Having characterized the immune activation induced by D6-mRNA LiNx, the researchers then tested its effectiveness in cancer mouse models. Mice were inoculated with colorectal cancer cells and received vaccinations of one of the LiNx formulations four days later. These mice were administered the vaccines in a single dose, while a separate control group received three doses of only D6 LNPs. The negative control group received only the NHC and protein without the LNP. The median survival time of the single-dose D6 LiNx mice was 75 days compared to 31 days for the negative control group and 37.5 days for the three-dose group, underscoring a heightened tumor suppression response. Fifty percent of these mice remained tumor-free after 100 days. This experiment demonstrated LiNx’s anti-cancer potential in vivo.
In their paper, Zhu et al. demonstrated the effectiveness of a dual-modal approach to cancer immunotherapy. Through the combination of lipid nanoparticle mRNA delivery and a hydrogel microenvironment, they were able to induce a substantially stronger immune response characterized by tumor suppression and long-term immune memory in mouse models. The superior performance of a singular dose of D6 LiNx compared to three LNP doses illustrates the promise found in combining delivery methods with immune-boosting materials for the future development of stronger and longer-lasting cancer immunotherapies.
References:
Ho T-C et al. 2022. Hydrogels: Properties and Applications in Biomedicine. Molecules. 27(9):2902.
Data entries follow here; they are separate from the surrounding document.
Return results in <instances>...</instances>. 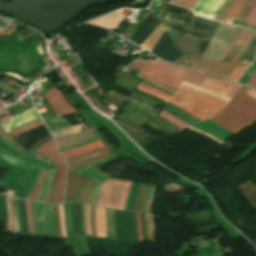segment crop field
Wrapping results in <instances>:
<instances>
[{
    "instance_id": "crop-field-32",
    "label": "crop field",
    "mask_w": 256,
    "mask_h": 256,
    "mask_svg": "<svg viewBox=\"0 0 256 256\" xmlns=\"http://www.w3.org/2000/svg\"><path fill=\"white\" fill-rule=\"evenodd\" d=\"M255 193H256V186H254V187L246 190L245 192H243V195L245 196V198H247V197H249V196H251Z\"/></svg>"
},
{
    "instance_id": "crop-field-16",
    "label": "crop field",
    "mask_w": 256,
    "mask_h": 256,
    "mask_svg": "<svg viewBox=\"0 0 256 256\" xmlns=\"http://www.w3.org/2000/svg\"><path fill=\"white\" fill-rule=\"evenodd\" d=\"M165 30V27L161 23L140 46L151 52V50L161 38Z\"/></svg>"
},
{
    "instance_id": "crop-field-13",
    "label": "crop field",
    "mask_w": 256,
    "mask_h": 256,
    "mask_svg": "<svg viewBox=\"0 0 256 256\" xmlns=\"http://www.w3.org/2000/svg\"><path fill=\"white\" fill-rule=\"evenodd\" d=\"M93 130H95V129L91 128V129L73 134L68 137L56 139L55 141L57 144V148L59 149L62 147H66V146H69L72 144L80 143V142L89 140L91 138L97 137L94 133L91 132Z\"/></svg>"
},
{
    "instance_id": "crop-field-8",
    "label": "crop field",
    "mask_w": 256,
    "mask_h": 256,
    "mask_svg": "<svg viewBox=\"0 0 256 256\" xmlns=\"http://www.w3.org/2000/svg\"><path fill=\"white\" fill-rule=\"evenodd\" d=\"M111 155L113 154L110 152V150L106 146H104L102 148L96 149L94 151L79 156L66 158L65 161L67 162L68 168L71 169L83 164L100 160Z\"/></svg>"
},
{
    "instance_id": "crop-field-1",
    "label": "crop field",
    "mask_w": 256,
    "mask_h": 256,
    "mask_svg": "<svg viewBox=\"0 0 256 256\" xmlns=\"http://www.w3.org/2000/svg\"><path fill=\"white\" fill-rule=\"evenodd\" d=\"M137 89L164 101H170L184 108L201 121L217 114L226 104V102L198 93L182 85L179 86L177 92L172 97L142 84L138 85Z\"/></svg>"
},
{
    "instance_id": "crop-field-10",
    "label": "crop field",
    "mask_w": 256,
    "mask_h": 256,
    "mask_svg": "<svg viewBox=\"0 0 256 256\" xmlns=\"http://www.w3.org/2000/svg\"><path fill=\"white\" fill-rule=\"evenodd\" d=\"M201 87L231 98L238 85L207 76Z\"/></svg>"
},
{
    "instance_id": "crop-field-30",
    "label": "crop field",
    "mask_w": 256,
    "mask_h": 256,
    "mask_svg": "<svg viewBox=\"0 0 256 256\" xmlns=\"http://www.w3.org/2000/svg\"><path fill=\"white\" fill-rule=\"evenodd\" d=\"M246 85L256 88V72L253 74V76L248 80Z\"/></svg>"
},
{
    "instance_id": "crop-field-12",
    "label": "crop field",
    "mask_w": 256,
    "mask_h": 256,
    "mask_svg": "<svg viewBox=\"0 0 256 256\" xmlns=\"http://www.w3.org/2000/svg\"><path fill=\"white\" fill-rule=\"evenodd\" d=\"M40 117L38 116L37 112L35 109H31L18 117L0 125L6 132L15 129L19 126H22L24 124H27L31 121H34L36 119H39Z\"/></svg>"
},
{
    "instance_id": "crop-field-23",
    "label": "crop field",
    "mask_w": 256,
    "mask_h": 256,
    "mask_svg": "<svg viewBox=\"0 0 256 256\" xmlns=\"http://www.w3.org/2000/svg\"><path fill=\"white\" fill-rule=\"evenodd\" d=\"M58 173H59V167L55 169L53 180H52L51 185L48 189L45 202L52 203L54 190H55V187H56L57 182H58Z\"/></svg>"
},
{
    "instance_id": "crop-field-20",
    "label": "crop field",
    "mask_w": 256,
    "mask_h": 256,
    "mask_svg": "<svg viewBox=\"0 0 256 256\" xmlns=\"http://www.w3.org/2000/svg\"><path fill=\"white\" fill-rule=\"evenodd\" d=\"M247 0H237L230 9L224 22L231 24Z\"/></svg>"
},
{
    "instance_id": "crop-field-33",
    "label": "crop field",
    "mask_w": 256,
    "mask_h": 256,
    "mask_svg": "<svg viewBox=\"0 0 256 256\" xmlns=\"http://www.w3.org/2000/svg\"><path fill=\"white\" fill-rule=\"evenodd\" d=\"M55 209H56V217H57L58 233H59V236H62V233H61V227H60V219H59V209H58V205H55Z\"/></svg>"
},
{
    "instance_id": "crop-field-14",
    "label": "crop field",
    "mask_w": 256,
    "mask_h": 256,
    "mask_svg": "<svg viewBox=\"0 0 256 256\" xmlns=\"http://www.w3.org/2000/svg\"><path fill=\"white\" fill-rule=\"evenodd\" d=\"M255 4L256 0H248L243 9L241 10L240 14L237 16L236 20L245 22L248 14L250 13ZM246 22L249 23L250 26H256V5L249 14Z\"/></svg>"
},
{
    "instance_id": "crop-field-17",
    "label": "crop field",
    "mask_w": 256,
    "mask_h": 256,
    "mask_svg": "<svg viewBox=\"0 0 256 256\" xmlns=\"http://www.w3.org/2000/svg\"><path fill=\"white\" fill-rule=\"evenodd\" d=\"M100 146H104V144L100 140H98V141L86 144L82 147H79V148H76L73 150L61 152V155L63 156V158H66V157H70V156H74V155H78V154H82V153L91 151Z\"/></svg>"
},
{
    "instance_id": "crop-field-24",
    "label": "crop field",
    "mask_w": 256,
    "mask_h": 256,
    "mask_svg": "<svg viewBox=\"0 0 256 256\" xmlns=\"http://www.w3.org/2000/svg\"><path fill=\"white\" fill-rule=\"evenodd\" d=\"M47 173H48V171H45V170L42 171V173H41V175L38 179V182H37L35 188L33 189L32 193L29 197L30 200H35L36 199V197H37V195L40 191V188H41V186H42V184L45 180V177H46Z\"/></svg>"
},
{
    "instance_id": "crop-field-31",
    "label": "crop field",
    "mask_w": 256,
    "mask_h": 256,
    "mask_svg": "<svg viewBox=\"0 0 256 256\" xmlns=\"http://www.w3.org/2000/svg\"><path fill=\"white\" fill-rule=\"evenodd\" d=\"M59 209H60V219H61L62 233H63V236L66 237L65 227H64V221H63L62 205H59Z\"/></svg>"
},
{
    "instance_id": "crop-field-3",
    "label": "crop field",
    "mask_w": 256,
    "mask_h": 256,
    "mask_svg": "<svg viewBox=\"0 0 256 256\" xmlns=\"http://www.w3.org/2000/svg\"><path fill=\"white\" fill-rule=\"evenodd\" d=\"M140 62L134 61L131 65L141 69L139 73L175 88L181 83L179 79L200 86L206 78V75L159 61Z\"/></svg>"
},
{
    "instance_id": "crop-field-25",
    "label": "crop field",
    "mask_w": 256,
    "mask_h": 256,
    "mask_svg": "<svg viewBox=\"0 0 256 256\" xmlns=\"http://www.w3.org/2000/svg\"><path fill=\"white\" fill-rule=\"evenodd\" d=\"M236 0H227L224 6L221 8L217 16L215 17L216 20L223 21L224 17L227 15L229 9L234 4Z\"/></svg>"
},
{
    "instance_id": "crop-field-9",
    "label": "crop field",
    "mask_w": 256,
    "mask_h": 256,
    "mask_svg": "<svg viewBox=\"0 0 256 256\" xmlns=\"http://www.w3.org/2000/svg\"><path fill=\"white\" fill-rule=\"evenodd\" d=\"M54 110L57 112L59 117L76 113L69 103L65 101L63 94L56 88L52 89L49 93L44 96Z\"/></svg>"
},
{
    "instance_id": "crop-field-4",
    "label": "crop field",
    "mask_w": 256,
    "mask_h": 256,
    "mask_svg": "<svg viewBox=\"0 0 256 256\" xmlns=\"http://www.w3.org/2000/svg\"><path fill=\"white\" fill-rule=\"evenodd\" d=\"M95 183L68 171L66 200L91 204Z\"/></svg>"
},
{
    "instance_id": "crop-field-27",
    "label": "crop field",
    "mask_w": 256,
    "mask_h": 256,
    "mask_svg": "<svg viewBox=\"0 0 256 256\" xmlns=\"http://www.w3.org/2000/svg\"><path fill=\"white\" fill-rule=\"evenodd\" d=\"M198 0H169V3L187 7L190 10L194 7Z\"/></svg>"
},
{
    "instance_id": "crop-field-21",
    "label": "crop field",
    "mask_w": 256,
    "mask_h": 256,
    "mask_svg": "<svg viewBox=\"0 0 256 256\" xmlns=\"http://www.w3.org/2000/svg\"><path fill=\"white\" fill-rule=\"evenodd\" d=\"M158 116L162 117L163 119H165L166 121L170 122L171 124H173L174 126L178 127L181 130H183L186 127L190 126V125H188V124L178 120L175 116L167 113L164 110Z\"/></svg>"
},
{
    "instance_id": "crop-field-6",
    "label": "crop field",
    "mask_w": 256,
    "mask_h": 256,
    "mask_svg": "<svg viewBox=\"0 0 256 256\" xmlns=\"http://www.w3.org/2000/svg\"><path fill=\"white\" fill-rule=\"evenodd\" d=\"M237 28L222 23L203 58L219 60Z\"/></svg>"
},
{
    "instance_id": "crop-field-15",
    "label": "crop field",
    "mask_w": 256,
    "mask_h": 256,
    "mask_svg": "<svg viewBox=\"0 0 256 256\" xmlns=\"http://www.w3.org/2000/svg\"><path fill=\"white\" fill-rule=\"evenodd\" d=\"M36 152H39L42 155L48 157L58 166L64 163L54 146L53 140L49 141L47 144L39 148Z\"/></svg>"
},
{
    "instance_id": "crop-field-11",
    "label": "crop field",
    "mask_w": 256,
    "mask_h": 256,
    "mask_svg": "<svg viewBox=\"0 0 256 256\" xmlns=\"http://www.w3.org/2000/svg\"><path fill=\"white\" fill-rule=\"evenodd\" d=\"M224 2L225 0H199L192 11L197 15L214 19Z\"/></svg>"
},
{
    "instance_id": "crop-field-19",
    "label": "crop field",
    "mask_w": 256,
    "mask_h": 256,
    "mask_svg": "<svg viewBox=\"0 0 256 256\" xmlns=\"http://www.w3.org/2000/svg\"><path fill=\"white\" fill-rule=\"evenodd\" d=\"M95 218H96L98 236L106 237L105 224H104V208L96 206Z\"/></svg>"
},
{
    "instance_id": "crop-field-18",
    "label": "crop field",
    "mask_w": 256,
    "mask_h": 256,
    "mask_svg": "<svg viewBox=\"0 0 256 256\" xmlns=\"http://www.w3.org/2000/svg\"><path fill=\"white\" fill-rule=\"evenodd\" d=\"M65 173H66V165H63L60 167L59 182L55 190L53 203H62L63 192L65 187Z\"/></svg>"
},
{
    "instance_id": "crop-field-22",
    "label": "crop field",
    "mask_w": 256,
    "mask_h": 256,
    "mask_svg": "<svg viewBox=\"0 0 256 256\" xmlns=\"http://www.w3.org/2000/svg\"><path fill=\"white\" fill-rule=\"evenodd\" d=\"M42 124L43 123H42L41 119H39L37 121L31 122V123H29L27 125H24V126H22L20 128L12 130V131L8 132V134L13 138L15 136H18V135H20V134H22V133H24V132H26L28 130H31V129L37 127V126H40Z\"/></svg>"
},
{
    "instance_id": "crop-field-5",
    "label": "crop field",
    "mask_w": 256,
    "mask_h": 256,
    "mask_svg": "<svg viewBox=\"0 0 256 256\" xmlns=\"http://www.w3.org/2000/svg\"><path fill=\"white\" fill-rule=\"evenodd\" d=\"M248 67V65L229 64L201 59L197 70L237 82Z\"/></svg>"
},
{
    "instance_id": "crop-field-29",
    "label": "crop field",
    "mask_w": 256,
    "mask_h": 256,
    "mask_svg": "<svg viewBox=\"0 0 256 256\" xmlns=\"http://www.w3.org/2000/svg\"><path fill=\"white\" fill-rule=\"evenodd\" d=\"M94 210H95V206H91V224H92V232H93V236H94V237H97V234H96V227H95Z\"/></svg>"
},
{
    "instance_id": "crop-field-2",
    "label": "crop field",
    "mask_w": 256,
    "mask_h": 256,
    "mask_svg": "<svg viewBox=\"0 0 256 256\" xmlns=\"http://www.w3.org/2000/svg\"><path fill=\"white\" fill-rule=\"evenodd\" d=\"M247 90L248 88L240 86L229 104L210 119L235 134L254 124L256 100L245 94Z\"/></svg>"
},
{
    "instance_id": "crop-field-28",
    "label": "crop field",
    "mask_w": 256,
    "mask_h": 256,
    "mask_svg": "<svg viewBox=\"0 0 256 256\" xmlns=\"http://www.w3.org/2000/svg\"><path fill=\"white\" fill-rule=\"evenodd\" d=\"M136 219H137L139 241H143L141 217H140V213H138V212H136Z\"/></svg>"
},
{
    "instance_id": "crop-field-7",
    "label": "crop field",
    "mask_w": 256,
    "mask_h": 256,
    "mask_svg": "<svg viewBox=\"0 0 256 256\" xmlns=\"http://www.w3.org/2000/svg\"><path fill=\"white\" fill-rule=\"evenodd\" d=\"M256 31L245 29L239 27L237 32L235 33L234 37L230 41L229 45L223 52L220 60L224 61L228 51L230 50L232 45L240 47L238 52L236 53L235 57L233 58L232 62L238 63L244 52L246 51L250 41L252 40L253 36L255 35Z\"/></svg>"
},
{
    "instance_id": "crop-field-34",
    "label": "crop field",
    "mask_w": 256,
    "mask_h": 256,
    "mask_svg": "<svg viewBox=\"0 0 256 256\" xmlns=\"http://www.w3.org/2000/svg\"><path fill=\"white\" fill-rule=\"evenodd\" d=\"M83 205V228H84V235H87V231H86V219H85V209H86V205Z\"/></svg>"
},
{
    "instance_id": "crop-field-35",
    "label": "crop field",
    "mask_w": 256,
    "mask_h": 256,
    "mask_svg": "<svg viewBox=\"0 0 256 256\" xmlns=\"http://www.w3.org/2000/svg\"><path fill=\"white\" fill-rule=\"evenodd\" d=\"M248 95H250L251 97L255 98L256 99V92L252 91V90H248V92L246 93Z\"/></svg>"
},
{
    "instance_id": "crop-field-26",
    "label": "crop field",
    "mask_w": 256,
    "mask_h": 256,
    "mask_svg": "<svg viewBox=\"0 0 256 256\" xmlns=\"http://www.w3.org/2000/svg\"><path fill=\"white\" fill-rule=\"evenodd\" d=\"M29 231L35 234L31 201H25Z\"/></svg>"
}]
</instances>
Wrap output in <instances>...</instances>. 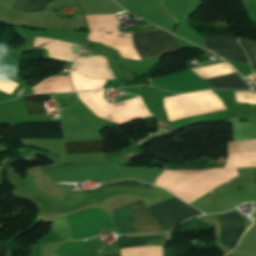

Hou X, Zaks T, Langer R, Dong Y. 2021. Lipid nanoparticles for mRNA delivery. Nat Rev Mater. 6(12):1078–1094.
Kerr MD et al. 2023. Biodegradable scaffolds for enhancing vaccine delivery. Bioeng Transl Med. 8(6):e10591.
Kutikuppala LVS et al. 2024. Prospects and Challenges in Developing mRNA Vaccines for Infectious Diseases and Oncogenic Viruses. Med Sci (Basel). 12(2):28.
mRNA Vaccines: What They Are & How They Work. 2024. Cleveland Clinic; [accessed 2026 May 2]. https://my.clevelandclinic.org/health/treatments/21898-mrna-vaccines
Noor R. 2021. Developmental Status of the Potential Vaccines for the Mitigation of the COVID-19 Pandemic and a Focus on the Effectiveness of the Pfizer-BioNTech and Moderna mRNA Vaccines. Curr Clin Microbiol Rep. 8(3):178–185.
Pal S et al. 2024. Extracellular Matrix Scaffold-Assisted Tumor Vaccines Induce Tumor Regression and Long-Term Immune Memory. Adv Mater. 36(15):e2309843.
Xu S et al. 2025. Lipid nanoparticles: Composition, formulation, and application. Mol Ther Methods Clin Dev. 33(2):101463.
Zhu Y et al. 2025. An mRNA lipid nanoparticle-incorporated nanofiber-hydrogel composite for cancer immunotherapy. Nat Commun. 16(1):5707.